How to authenticate against the Hypeline API with scoped API keys, which headers to send, how scopes and per-key rate limits work, and how to rotate or revoke a key instantly.

Every request to the API is authenticated with an API key. Keys are scoped, rate-limited per key, hashed at rest, and revocable on their own, so you can issue one per integration and cut any single one off without touching the others.

Get a key

Keys are created in the dashboard, one place, shown once:

  1. Sign in at app.hypeline.io.
  2. Open API keys at app.hypeline.io/keys.
  3. Click Create key, name it after the integration it is for, and choose its scopes.

A key is a hype_ prefix followed by 256 bits of randomness. The plaintext is displayed once, at creation, and never again: we store only a SHA-256 hash and a short display prefix, so we could not show it to you again even if you asked. Copy it immediately and keep it somewhere secret.

bash
export HYPELINE_KEY="hype_XXXXXXXXXXXXXXXXXXXXXXXXXXXXXXXXXXXXXXXXXXXX"

Send the key

Present the key on every request in the Authorization header as a bearer token (preferred):

bash
curl -H "Authorization: Bearer $HYPELINE_KEY" https://api.hypeline.io/v1/sources

An X-API-Key header is also accepted, which is convenient for tools that reserve Authorization for something else:

bash
curl -H "X-API-Key: $HYPELINE_KEY" https://api.hypeline.io/v1/sources

Header only, no query-parameter key

The API reads the key from a header only. There is no ?api_key= query parameter, so a browser's bare EventSource (which cannot set headers) is rejected with 401. To stream from a browser, use fetch() with a streaming body reader. See the quickstart.

Scopes

A key carries only the scopes you grant it, and a request outside those scopes is rejected with 403. Grant each key the least it needs.

ScopeGrants
stream:readRead the live event stream (GET /v1/stream) and any channel (GET /v1/streams/{channel}).
sources:readList and inspect sources, their health, and detection results.
sources:writeAdd, edit, disable, and delete sources.

A key scoped to a single channel (stream:read:{channel}) can read that channel and no other, so you can hand a downstream consumer exactly one slice of the stream.

Rate limits

Each key has its own rate limit, enforced by a token bucket that is independent from every other key, so one busy integration cannot starve another.

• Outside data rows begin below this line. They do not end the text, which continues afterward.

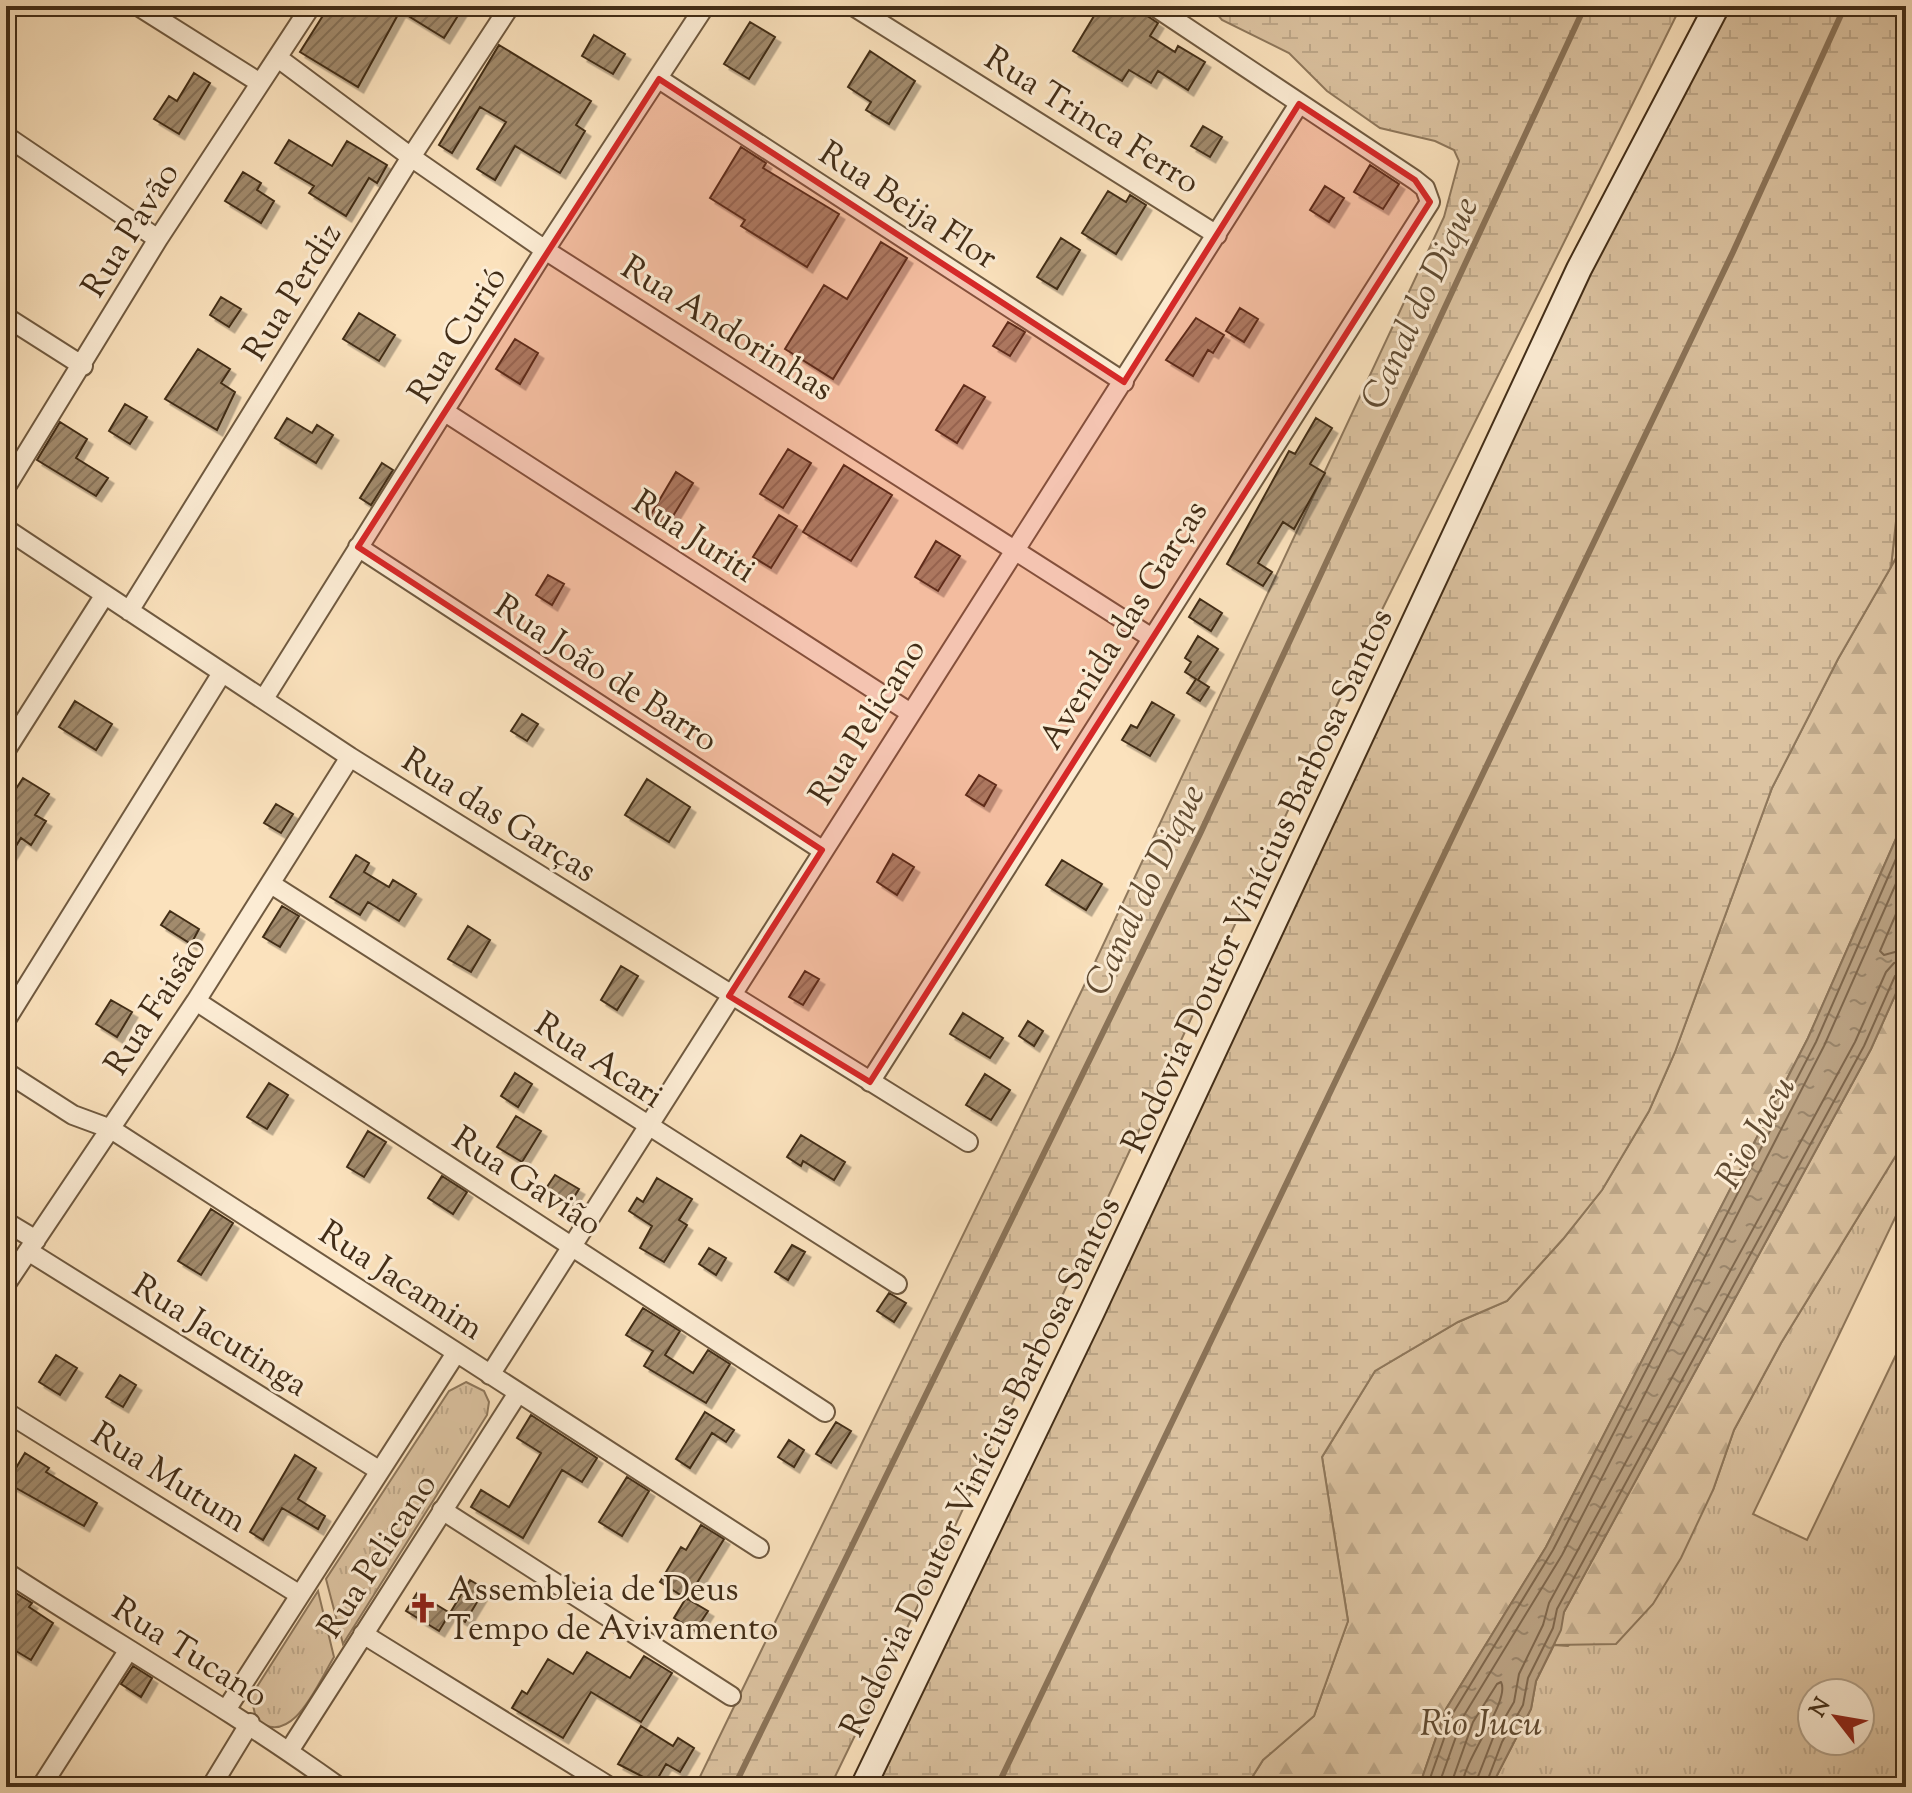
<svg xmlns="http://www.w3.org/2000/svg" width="1912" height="1793" font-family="'Sorts Mill Goudy',serif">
<defs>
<pattern id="grass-tufts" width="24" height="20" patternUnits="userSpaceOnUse" patternTransform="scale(2)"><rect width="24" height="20" fill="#dcc3a1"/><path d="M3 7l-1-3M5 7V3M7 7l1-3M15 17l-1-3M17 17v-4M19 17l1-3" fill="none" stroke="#bea88a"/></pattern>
<pattern id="forest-firs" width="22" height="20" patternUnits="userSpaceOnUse" patternTransform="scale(2)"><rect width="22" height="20" fill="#dcc3a1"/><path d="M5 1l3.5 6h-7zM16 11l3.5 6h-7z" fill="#bea88a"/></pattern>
<pattern id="wetland-marsh" width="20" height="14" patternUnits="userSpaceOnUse" patternTransform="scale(2)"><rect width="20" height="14" fill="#dcc3a1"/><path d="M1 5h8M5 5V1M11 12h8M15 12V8" fill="none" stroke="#bea88a"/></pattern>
<pattern id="water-ripples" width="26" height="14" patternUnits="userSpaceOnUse" patternTransform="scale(2)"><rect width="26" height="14" fill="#bca485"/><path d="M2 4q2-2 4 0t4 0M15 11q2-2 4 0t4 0" fill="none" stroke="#9a866c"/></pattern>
<pattern id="building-hatch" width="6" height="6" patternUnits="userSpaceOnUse" patternTransform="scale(2)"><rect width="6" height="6" fill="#a28b6d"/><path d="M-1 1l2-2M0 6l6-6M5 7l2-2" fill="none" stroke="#867259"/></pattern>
<filter id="shadow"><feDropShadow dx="5.5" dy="5.5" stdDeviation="0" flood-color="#0004"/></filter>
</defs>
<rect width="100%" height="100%" fill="#fbe2bd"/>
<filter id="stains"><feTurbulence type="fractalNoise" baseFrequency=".0025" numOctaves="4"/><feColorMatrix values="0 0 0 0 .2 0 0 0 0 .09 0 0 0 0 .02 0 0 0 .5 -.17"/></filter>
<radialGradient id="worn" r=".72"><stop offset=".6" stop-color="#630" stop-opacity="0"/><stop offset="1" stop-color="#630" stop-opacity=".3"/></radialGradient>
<path fill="url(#grass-tufts)" stroke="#8f785c" stroke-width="2" fill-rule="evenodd" d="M1906,430V541L1891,567Z
M1906,1139V1195L1753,1514L1807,1540L1906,1334V1787H1491L1531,1709L1536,1681L1554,1645L1568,1646L1713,1490L1734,1430L1781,1343ZM1812,1693H1860V1741H1812Z
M466,1382L484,1391L489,1402L487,1415L343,1644L326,1579L449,1391Z
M318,1591L334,1657C319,1681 292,1751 256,1719L251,1696Z"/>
<path fill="url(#forest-firs)" stroke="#8f785c" stroke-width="2" d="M1906,541V816L1808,1038L1546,1547L1446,1709L1419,1787H1246L1263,1760L1314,1716L1348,1621L1322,1457L1375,1371L1458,1322L1507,1301L1563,1239L1602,1190L1649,1111L1675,1052L1772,788L1838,659Z
M1906,971V1139L1781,1343L1734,1430L1713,1490L1681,1558L1653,1604L1616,1644L1554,1645L1564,1612L1871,1049Z"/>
<path fill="url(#wetland-marsh)" stroke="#8f785c" stroke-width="2" d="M1210,6H1681L1371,632L922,1597L830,1787H695L1082,990L1444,217L1459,161L1454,150L1435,141L1380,128L1327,91L1289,53L1222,20Z
M1717,6H1906V430L1891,567L1838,659L1772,788L1675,1052L1649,1111L1602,1190L1563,1239L1507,1301L1458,1322L1375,1371L1322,1457L1348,1621L1314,1716L1263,1760L1246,1787H866Z"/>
<path fill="url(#water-ripples)" stroke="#8b7459" stroke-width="2" d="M1906,816V971L1871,1049L1564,1612L1561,1630L1536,1681L1531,1709L1491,1787H1419L1446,1709L1546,1547L1808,1038Z"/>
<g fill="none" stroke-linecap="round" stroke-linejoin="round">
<path stroke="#7f684e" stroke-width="2" d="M1906,891L1880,951L1884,955L1906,949
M1427,1787L1453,1713L1553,1550L1816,1042L1906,836
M1438,1787L1463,1717L1562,1555L1824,1046L1906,861
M1450,1787L1473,1722L1497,1684L1501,1682C1511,1701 1463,1759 1462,1787
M1474,1787L1493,1738L1514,1702L1519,1674L1543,1625L1549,1603L1855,1042L1886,972L1894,963L1906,961
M1485,1787L1502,1742L1523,1705L1528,1678L1553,1628L1557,1609L1864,1046L1895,976L1906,971"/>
<path stroke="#8b7459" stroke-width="6" d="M734,1787L1200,834L1585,6
M997,1787L1733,252L1845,6"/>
</g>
<path fill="url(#building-hatch)" stroke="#422d17" stroke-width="2" filter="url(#shadow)" d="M329,6H464L444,38L400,11L358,87L300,52Z
M1100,6H1132L1158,23L1150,36L1175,52L1178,46L1205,62L1188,90L1158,71L1151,83L1129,70L1122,81L1073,51Z
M750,22L775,37L749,79L724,64Z
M594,35L625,54L613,74L582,56Z
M499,45L591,101L576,125L585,131L560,173L515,146L495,180L477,169L506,122L480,107L452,153L439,145Z
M870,51L915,81L889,124L866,110L871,102L848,87Z
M194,73L210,83L179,134L154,119L169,96L177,101Z
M1203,126L1222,137L1210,157L1191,146Z
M289,140L332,166L347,141L387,165L377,183L369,178L346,216L309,193L314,186L275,163Z
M741,147L766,163L763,168L839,214L807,267L741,226L745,220L710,198Z
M1370,165L1399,184L1383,209L1354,192Z
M243,172L261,183L257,190L274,201L261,223L225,201Z
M1325,186L1344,198L1329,222L1310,210Z
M1108,191L1126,202L1130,195L1146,205L1116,254L1082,233Z
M1061,238L1080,250L1057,289L1037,277Z
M881,242L907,258L833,379L785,349L824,285L847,299Z
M221,297L241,309L229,327L210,315Z
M1240,308L1258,319L1244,342L1226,331Z
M359,313L395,335L379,361L343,339Z
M1196,318L1224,335L1213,353L1208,350L1193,376L1166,360Z
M1008,322L1025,332L1010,356L993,346Z
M515,339L538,353L520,384L496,369Z
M198,349L230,369L221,383L235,392L217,430L165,399Z
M964,385L985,397L957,443L936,430Z
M125,404L147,417L130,444L109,431Z
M287,418L312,433L317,425L333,435L316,463L275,438Z
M1316,418L1332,428L1310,464L1325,473L1294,529L1283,522L1258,563L1272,572L1263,586L1227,564L1289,451L1295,454Z
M60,422L87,439L76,458L108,478L96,496L37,460Z
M788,449L811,463L783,508L760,494Z
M382,463L393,470L371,505L360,498Z
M844,465L892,495L851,561L803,532Z
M676,472L693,483L667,526L650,516Z
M779,515L797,526L771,568L753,557Z
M936,541L960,556L938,591L915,577Z
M548,575L564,584L552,605L536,595Z
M1200,599L1222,613L1211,631L1189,617Z
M1198,636L1218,649L1198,680L1209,687L1200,701L1187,693L1196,679L1185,672L1191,662L1185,658Z
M75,701L112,724L96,750L59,727Z
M1152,702L1174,715L1150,756L1122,740L1131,725L1137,728Z
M522,714L538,724L527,741L511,731Z
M979,775L996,785L984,806L966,795Z
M23,778L49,794L35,815L46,821L31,845L21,838L6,862V804Z
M647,779L690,807L669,842L625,815Z
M276,804L293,814L281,833L264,823Z
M893,854L914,867L897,895L877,882Z
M356,855L369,863L364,872L389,887L393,880L416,894L399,921L368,902L360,915L330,897Z
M1062,860L1102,884L1086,910L1046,885Z
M282,906L299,916L280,947L263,937Z
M170,911L199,929L191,944L161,925Z
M468,926L490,940L471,972L448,959Z
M621,966L638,976L617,1010L601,1000Z
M805,971L819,979L803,1005L789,997Z
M111,1000L132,1012L117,1037L96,1024Z
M963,1013L1003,1038L990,1058L950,1034Z
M1028,1021L1043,1031L1034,1046L1019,1036Z
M515,1073L532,1084L518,1107L501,1096Z
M985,1074L1010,1090L991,1120L966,1105Z
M269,1083L288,1095L267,1129L247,1117Z
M516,1116L541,1131L522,1162L497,1147Z
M368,1131L386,1142L364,1177L347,1167Z
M801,1135L845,1162L834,1180L803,1161L801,1166L787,1157Z
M555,1175L579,1189L569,1205L545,1190Z
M442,1176L467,1192L453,1214L428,1198Z
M657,1178L692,1199L679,1220L687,1225L664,1262L640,1248L652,1226L629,1211L637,1198L643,1202Z
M211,1209L233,1223L201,1275L178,1261Z
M792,1245L805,1252L788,1280L775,1272Z
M709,1248L726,1258L716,1275L699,1264Z
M889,1293L906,1303L894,1322L877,1311Z
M643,1308L680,1331L665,1355L693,1373L708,1350L730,1364L706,1403L644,1366L653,1351L626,1335Z
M56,1355L77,1368L60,1395L39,1382Z
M120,1375L136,1385L123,1407L106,1397Z
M705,1412L734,1430L726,1442L712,1433L690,1468L676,1459Z
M531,1415L597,1458L582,1482L562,1470L523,1538L471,1507L481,1490L509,1507L541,1453L517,1438Z
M836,1422L851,1431L831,1463L816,1454Z
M789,1440L804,1450L794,1467L778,1457Z
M25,1453L49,1468L46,1472L97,1503L84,1526L7,1483Z
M295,1455L316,1468L298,1499L325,1516L318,1529L282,1508L263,1540L250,1532Z
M627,1477L649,1491L622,1536L599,1522Z
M701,1525L724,1539L687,1599L660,1582L681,1547L686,1550Z
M470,1580L485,1589L465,1622L450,1613Z
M6,1587L32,1603L29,1607L53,1623L31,1660L6,1645Z
M417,1593L450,1613L439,1631L406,1611Z
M686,1598L708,1611L695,1631L674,1618Z
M587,1652L630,1678L644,1656L672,1673L641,1722L591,1692L563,1738L512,1708L522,1691L527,1694L548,1659L573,1674Z
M133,1666L152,1678L141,1697L121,1684Z
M641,1726L673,1746L678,1738L694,1748L680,1772L666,1764L655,1783L618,1764Z"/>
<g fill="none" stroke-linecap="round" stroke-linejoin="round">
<g stroke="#705a40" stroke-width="22">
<path id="minor" d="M138,6L260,83
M853,6L1217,235
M278,58L411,157L545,250L1152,638
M659,79L1124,382
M6,136L158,239
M6,317L83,366
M445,412L909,712
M6,487L158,239L311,6
M6,529L350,757L968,1142
M358,547L822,850
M129,611L411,157L510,6
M265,697L545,250L705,6
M6,750L104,596
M271,884L897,1284
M196,1001L825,1412
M6,1020L222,673
M6,1072L73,1115L111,1129L759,1548
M870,1082L1430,202L1425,188L1415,180L1154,6
M6,1222L36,1240
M28,1251L380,1471
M6,1284L196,1001L350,757
M490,1375L1299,104
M6,1412L300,1595
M442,1510L731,1696
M6,1572C117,1644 232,1710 339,1787
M363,1634L610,1787
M226,1710L456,1353
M289,1751L518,1393
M41,1787L128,1651
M211,1787L250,1723"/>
</g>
<g stroke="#422d17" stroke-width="28">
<path id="secondary" d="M863,1787L1091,1314L1579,269L1717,6"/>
</g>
<use href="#minor" stroke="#fcecd4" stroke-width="18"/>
<use href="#secondary" stroke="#fcecd4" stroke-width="24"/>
</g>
<path fill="#d62828" fill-opacity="0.2" stroke="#d62828" stroke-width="6" stroke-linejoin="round" d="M659,79L1124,382L1299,104L1415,180L1430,202L870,1082L729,996L822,850L358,547Z"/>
<defs>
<g id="church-bare" transform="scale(2.4)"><path d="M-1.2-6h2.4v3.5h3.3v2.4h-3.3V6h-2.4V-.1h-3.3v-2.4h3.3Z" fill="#8f2418" stroke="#fcecd4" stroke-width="2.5" paint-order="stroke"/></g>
</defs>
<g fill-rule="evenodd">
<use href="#church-bare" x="423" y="1608"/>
</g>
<g text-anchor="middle" stroke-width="6" stroke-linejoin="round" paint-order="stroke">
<g font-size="34" fill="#422d17" stroke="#fcecd4">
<text transform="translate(1093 119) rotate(32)" y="12">Rua Trinca Ferro</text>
<text transform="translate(909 204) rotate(33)" y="12">Rua Beija Flor</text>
<text transform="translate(129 229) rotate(-58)" y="12">Rua Pavão</text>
<text transform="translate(291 291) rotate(-58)" y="12">Rua Perdiz</text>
<text transform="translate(728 327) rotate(32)" y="12">Rua Andorinhas</text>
<text transform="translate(456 334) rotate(-58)" y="12">Rua Curió</text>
<text transform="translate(695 535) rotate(33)" y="12">Rua Juriti</text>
<text transform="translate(1122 624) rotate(-58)" y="12">Avenida das Garças</text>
<text transform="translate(607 672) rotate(33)" y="12">Rua João de Barro</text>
<text transform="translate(866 721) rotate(-58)" y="12">Rua Pelicano</text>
<text transform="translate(500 814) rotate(32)" y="12">Rua das Garças</text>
<text transform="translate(1256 880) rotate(-65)" y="12">Rodovia Doutor Vinícius Barbosa Santos</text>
<text transform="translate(154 1005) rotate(-57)" y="12">Rua Faisão</text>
<text transform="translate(600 1059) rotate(33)" y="12">Rua Acari</text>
<text transform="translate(528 1180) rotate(33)" y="12">Rua Gavião</text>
<text transform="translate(402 1279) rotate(33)" y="12">Rua Jacamim</text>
<text transform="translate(221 1334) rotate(32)" y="12">Rua Jacutinga</text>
<text transform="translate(979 1466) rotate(-64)" y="12">Rodovia Doutor Vinícius Barbosa Santos</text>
<text transform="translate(170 1476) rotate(32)" y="12">Rua Mutum</text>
<text transform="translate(376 1555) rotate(-57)" y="12">Rua Pelicano</text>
<text transform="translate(191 1651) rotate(32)" y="12">Rua Tucano</text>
</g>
<g font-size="34" fill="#422d17" stroke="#fcecd4" text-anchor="start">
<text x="447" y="1600">Assembleia de Deus<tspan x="447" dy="39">Tempo de Avivamento</tspan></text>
</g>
<g font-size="36" font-style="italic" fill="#604b32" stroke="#fcecd4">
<text transform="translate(1418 302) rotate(-65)" y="13">Canal do Dique</text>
<text transform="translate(1143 889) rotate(-64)" y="13">Canal do Dique</text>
<text transform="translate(1754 1131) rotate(-60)" y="13">Rio Jucu</text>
<text x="1481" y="1735">Rio Jucu</text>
</g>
</g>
<rect width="1912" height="1793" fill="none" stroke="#fbe2bd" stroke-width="32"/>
<rect x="8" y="8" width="1896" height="1777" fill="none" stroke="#422d17" stroke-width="4"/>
<rect x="16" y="16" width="1880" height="1761" fill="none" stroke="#422d17" stroke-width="2"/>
<g transform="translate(1836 1717) rotate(301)"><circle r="38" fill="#fcecd4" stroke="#b2a088" stroke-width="2"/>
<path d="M0-6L14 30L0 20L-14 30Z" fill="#8f2418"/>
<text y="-12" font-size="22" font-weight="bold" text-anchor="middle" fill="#422d17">N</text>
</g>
<rect width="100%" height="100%" filter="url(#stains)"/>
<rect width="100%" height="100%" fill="url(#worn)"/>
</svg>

When a key exceeds its limit the API returns 429 with a Retry-After header giving the whole number of seconds to wait:

http
HTTP/1.1 429 Too Many Requests
Retry-After: 2
Content-Type: application/problem+json

Honor Retry-After and retry after the delay. The limit is a property of the key, so a workload that needs more headroom gets its own key rather than sharing one.

Rotate and revoke

Keys are cheap and independent, so rotation is just create-then-delete with no shared state to coordinate:

  1. Create a new key in the dashboard and deploy it to the integration.
  2. Confirm the integration is authenticating with the new key.
  3. Delete the old key.

Deleting a key revokes it immediately: the very next request carrying it gets 401, and no other key is affected. There is no separate "disable" step and no grace window to reason about, so a leaked key is stopped the moment you delete it.

Two different rotations

This page is about rotating an API key (create a new one, delete the old). That is distinct from rotating a webhook signing secret, which is a zero-downtime overlap on a single destination. See rotating your signing secret.

Errors

StatusMeaning
401The key is missing, malformed, or revoked.
403The key is valid but lacks the scope the operation requires.
429The key's rate limit is exceeded. Honor Retry-After.

Every error is an RFC 9457 application/problem+json document with type, title, status, and detail.